Проблема при транскрибировании стала еще более комичной, когда закончилась Вторая мировая война и японское правительство попыталось узаконить новый ромадзи, в котором «Фудзи» становится «Худзи», а принц «Чичибу» превращается в принца «Титибу», – это все было сделано по принципу, который учитывает, что не только англоговорящие люди должны понимать романизацию японского языка. И пока немцы называли бы тот величественный вулкан «Ootzee», американцы и британцы хохотали бы над принцем «Титибу». К счастью, японцы оставили эту идею, хотя многие американцы продолжали называть «Киото» и «Хаконе» – «Кай-оат-оу» и «Хэк-оун». А сколько еще трудностей приходится преодолевать, когда пытаешься романизировать языки, у которых есть алфавит – например, тибетский и санскрит, которые, как нам кажется, придумали такими сложными неслучайно. Ученые в этом разобрались, и поэтому, если я хочу рассказать вам о Кришне, мне придется попросить типографа напечатать «Kṛṣṇa». Но кому, кроме тех, кто уже знает, как пишется это слово, это что-нибудь скажет?[18] Подобно тому, как в экономике некоторых стран богатые становятся еще богаче, а бедные – беднее, так и в узкопрофильных предметах современной науки ученые становятся еще умнее, а необразованные – еще невежественнее, и это происходит до тех пор, пока два класса не перестают понимать друг друга вообще. Я пишу эту книгу, чтобы попытаться устранить разрыв между ними. А теперь предлагаю тем, кто не знаком с транскрипционной системой мандаринского диалекта (гуаньхуа) Уэйда-Джайлза, взглянуть на нее.

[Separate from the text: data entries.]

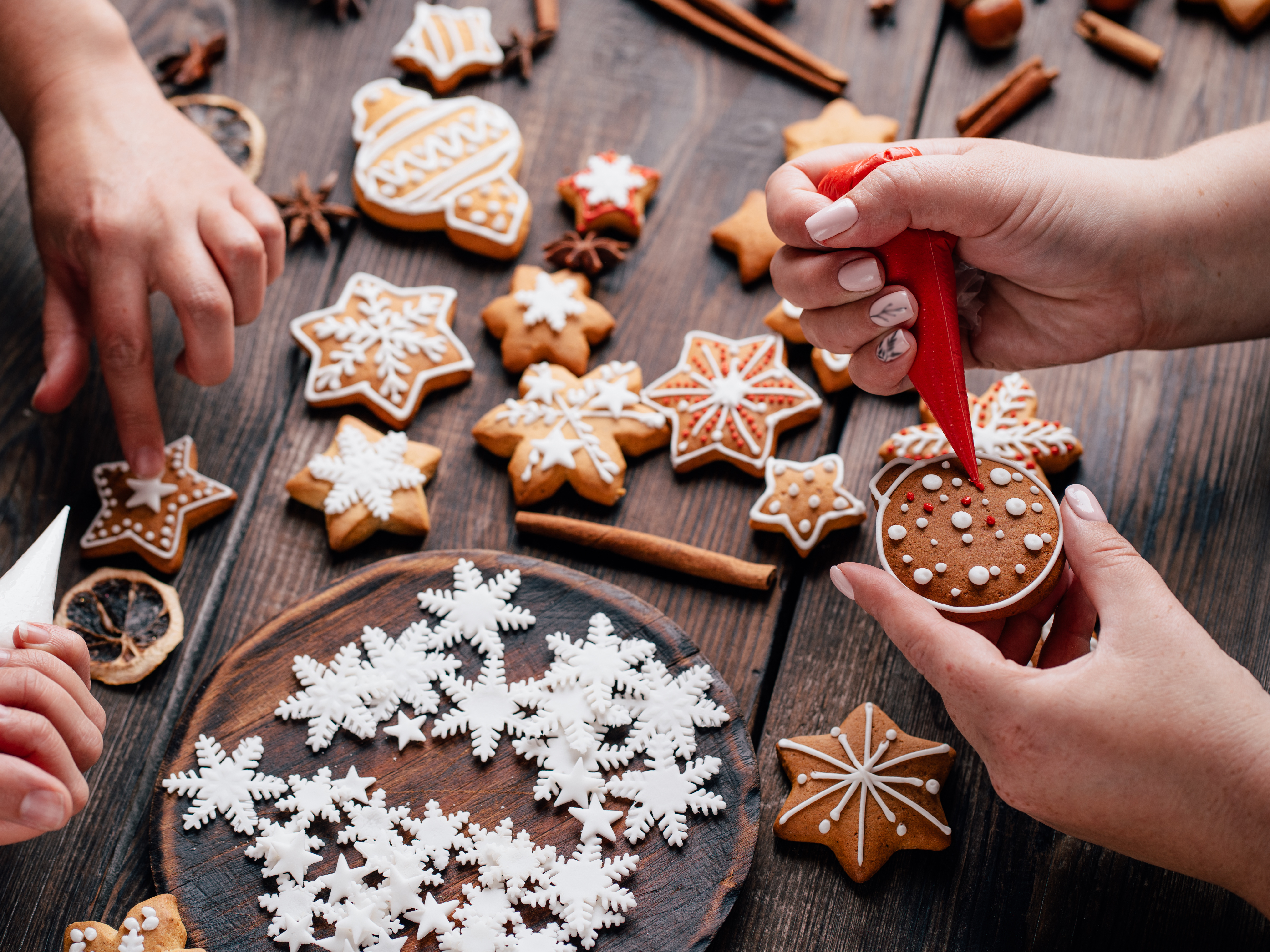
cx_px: 557
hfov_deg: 21.3
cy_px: 476
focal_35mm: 92
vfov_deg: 16.1
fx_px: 3375
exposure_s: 1/200
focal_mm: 85
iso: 100
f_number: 4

Произношение китайских слов[19]

Согласные

Глухие, с придыханием: p`, t`, k`, ch` и ts` – п, т, к, ч, ц

Звонкие, без придыхания: p, t, k, ch и ts (или tz) – б, д, г, чж, цз

hs или sh – с и ш

j – ж

Гласные

a – а

e – э

eh – э

i – и

ih – между и и ё, как в английском слове «shir

o – о

u – у

ü – ю

Дифтонги

ai – ай

ao – ао

ei – эй

ia – йа

ieh – между иа и э

ou – оу

ua – уа

ueh – уэ, похоже на er в английском слове «doer»

ui – уэй или уй

uo – уо

Сочетания

an и ang – ань и ан

en и eng – энь и эн

in и ing – инь и ин

un и ung – унь и ун

Исторические справки

До недавнего времени многие верили, что Лао-цзы (еще известный как Лао Тань или Ли Эр) был человеком, который жил в эпоху Конфуция (Кун Фу-цзы) в – VI и – V веках, а предполагаемые годы жизни Конфуция – с –552 до –479. Имя «Лао-цзы» означает «старый ребенок», и произошло оно из легенды, которая гласит, что Лао-цзы был рожден седовласым. Годы его жизни взяты из весьма неоднозначного отрывка, принадлежавшего историку Сыма Цянь (с –145 до –79), который говорил, что Лао-цзы заведовал королевской библиотекой в столице Ло-ян, где и встретил Конфуция в –517 году.

«Ли [Лао-цзы] сказал Куну [Конфуцию]: «Люди, о которых говоришь ты, уже мертвы, а кости их – прах. От них остались лишь их слова. Если у человека возвышенного появляется возможность, он поднимется высоко. Но если время против него, его уносит силой обстоятельств. Я слышал, что хороший торговец, хотя у него и есть надежно спрятанные богатства, кажется нищим. И что возвышенный человек, несмотря на всю свою добродетель, кажется глупым. Откажись от своей гордости и многих желаний, вкрадчивой манеры и необузданной воли. Тебе от них никакой пользы нет. Это все, что я хотел тебе сказать».